Against Prop 8 But Not Against Mormons, Catholics, Evangelicals

I am against California’s Proposition 8, which puts a ban in the California constitution on gay marriages.  When the ballot measure passed, I was disappointed, but I also thought that over time, people’s attitudes would change.  So when I saw protests against the change in the California constitution, I was generally supportive.  One of the things that bothered me about the protests, though, is the criticisms I see in some of the protest signs against Mormons, Catholics, and Evangelicals.  I think that is a big mistake, for not all Mormons, Catholics or Evangelicals supported Proposition 8.  A better way would be to appeal to the more liberal and moderate Christians that belong to each denomination to support the cause of gay marriage.

A common misconception among some progressives is that Christians are all conservative Republicans.  Yet a quick glance at the pews of the churches will find a diversity of political views.    Within the Mormon, Catholic, and Evangelical churches are more liberal views that do not agree with the conservative elements in their respective denominations.  If opponents of Proposition 8 begin to view a fight for gay marriage as also being a fight against these churches, it’ll backfire for several reasons.  It’ll galvanize moderate Christians who are in the fence about this issue to defend their church.  This will also gives more ammunition to conservative Mormons, Catholics and Evangelicals to marginalize their more liberal parishioners. 

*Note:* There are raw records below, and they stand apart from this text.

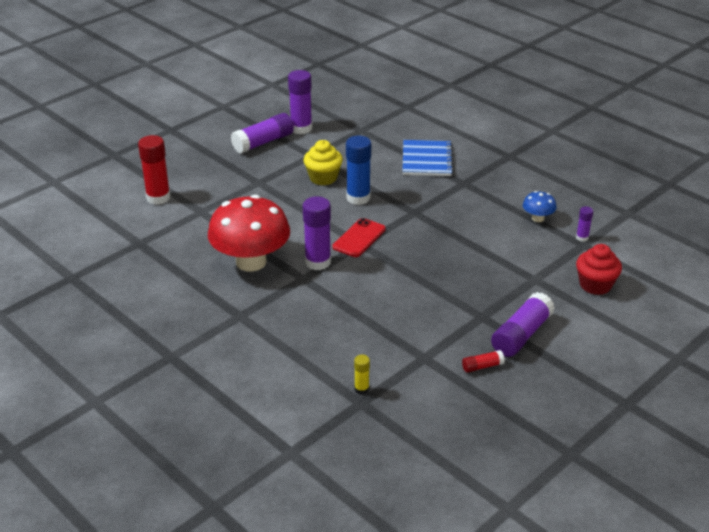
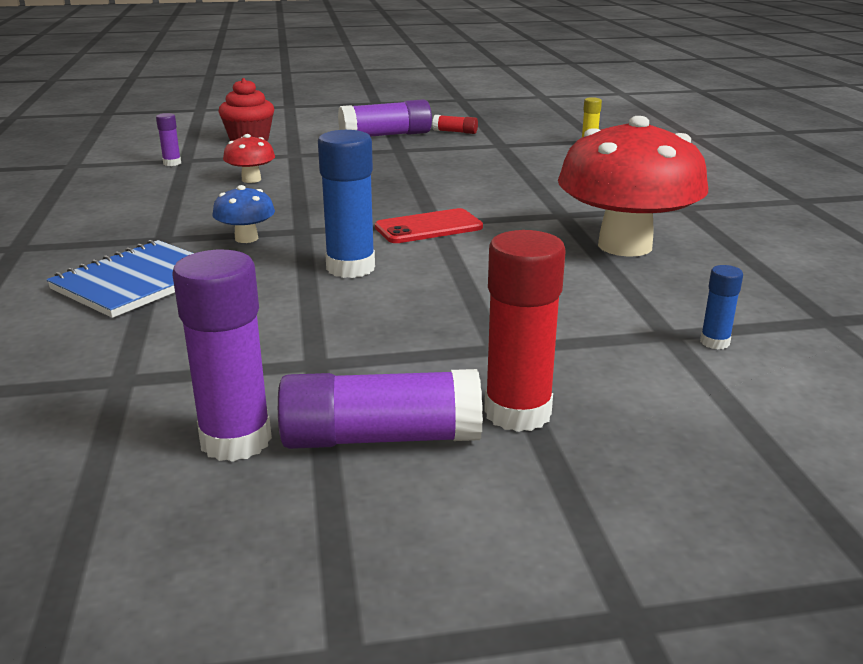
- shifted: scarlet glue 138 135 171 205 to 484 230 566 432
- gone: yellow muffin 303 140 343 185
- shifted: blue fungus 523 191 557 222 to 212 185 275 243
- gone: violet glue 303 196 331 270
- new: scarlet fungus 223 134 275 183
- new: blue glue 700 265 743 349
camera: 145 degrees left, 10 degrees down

Jasmyne A. Cannick, an African American lesbian activist, wrote an article called The Gay/Black Divide for the November 8, 2008 edition of the Los Angeles Times.  She commented:

“White gays often wonder aloud why blacks, of all people, won’t support their civil rights.  There is a real misunderstanding by the white gay community about the term.  Proponents of gay marriage fling it around as if it is a one-size-fits-all catchphrase for issues of fairness.
But the black civil rights movement was essentially born out of and driven by the black church;  social justice and religion are inextricably intertwined in the black community.  To many blacks, civil rights are grounded in Christianity- not something separate and apart from religion but synonymous with it.  To the extent that the issue of gay marriage seemed to be pitted against the church, it was going to be a losing battle in my community.”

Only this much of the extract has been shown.